あ、でもバイクがすり抜けて来てるから、横断歩道まで歩きます?
ラッシュの時間帯を越せば、ほとんど車の通らない道ですし、
ここを渡るにはその時の方が安全ね。
来月になれば歩道橋もできますけど。
自分が杖を突いているなら、横断歩道まで行って渡ればいい。
瞬発力に自信があるなら、流れが緩やかな時に車の間をすり抜けていけばいい。
その人その人によって状況が違う。持っているものが違うのだ。
行けると思って進んで、立ち往生してしまうときもあるだろう。
右から、左から、車がやってくる。
開運予報士はビルの上からその道を見渡している。
もうすぐ、車の流れが止まるよ、とか、だって今ラッシュだし、とか、わかるのだ。
立ち往生している相手に、メガホンを持って、
「10台前の車が停車して荷卸し始めたから、車の流れ、緩やかになるから!
ちょっと動かないで待ってて!あなた、走るの遅いんだから無理してすり抜けないで!」
と、その人ができることを、状況を見て伝えてくれる。
道を渡るのかぁ、でも、家から出るの怖いし、と思っている人にはきっと
じゃ、まず靴を履いてみましょうか。
ウキウキ歩き出したくなる明るい色の靴なんて、どうかしら。
と提案してくれるだろう
占い=引っ越し、ではない。
動き出すきっかけを示してくれるのが占いで、開運予報だ。
動き出すきっかけが音楽である人もいると思う。
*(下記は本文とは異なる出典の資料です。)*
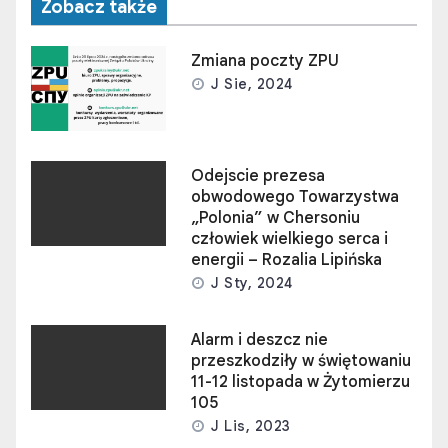
Zobacz także
Zmiana poczty ZPU
J Sie, 2024
Odejscie prezesa
obwodowego Towarzystwa
„Polonia” w Chersoniu
człowiek wielkiego serca i
energii – Rozalia Lipińska
J Sty, 2024
Alarm i deszcz nie
przeszkodziły w świętowaniu
11-12 listopada w Żytomierzu
105
J Lis, 2023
本や映画な人もいると思う。
心が動くきっかけは人それぞれだけど、動き出すときに小さな風が起きるのか大きな風が起きるのか、それはいつなのか、教えてくれる人が、いるのですよ。
天気予報やお医者さんに知りたいことを尋ねるように、開運予報士に聞けばいい。
怪しくもない、胡散臭くもない、研究結果の事実として教えてくれるから。
私は道を渡り、振り返って、道の向こう側に居る人に手を振るために、
いまこれを書き上げた。
私、渡れたよ、ドラえもんありがとう、と言っている。
ドラえもんは相変わらず、
あなたが渡らなきゃダメなんですよ、
私が代わりに渡ることはできないんですよ、と言っている。
なにかおかしいな、どうしてうまくいかないんだろう。
願いははっきりしている、どうしても叶えたい。
そう思っているのなら
そんなの嘘だ、信じない、なんて時代遅れなこと言っていないで、
多くの人が、
目の前の道を、
事故にあわず、
立ち止まらず、
渡って来てくれるといいな、と思っている。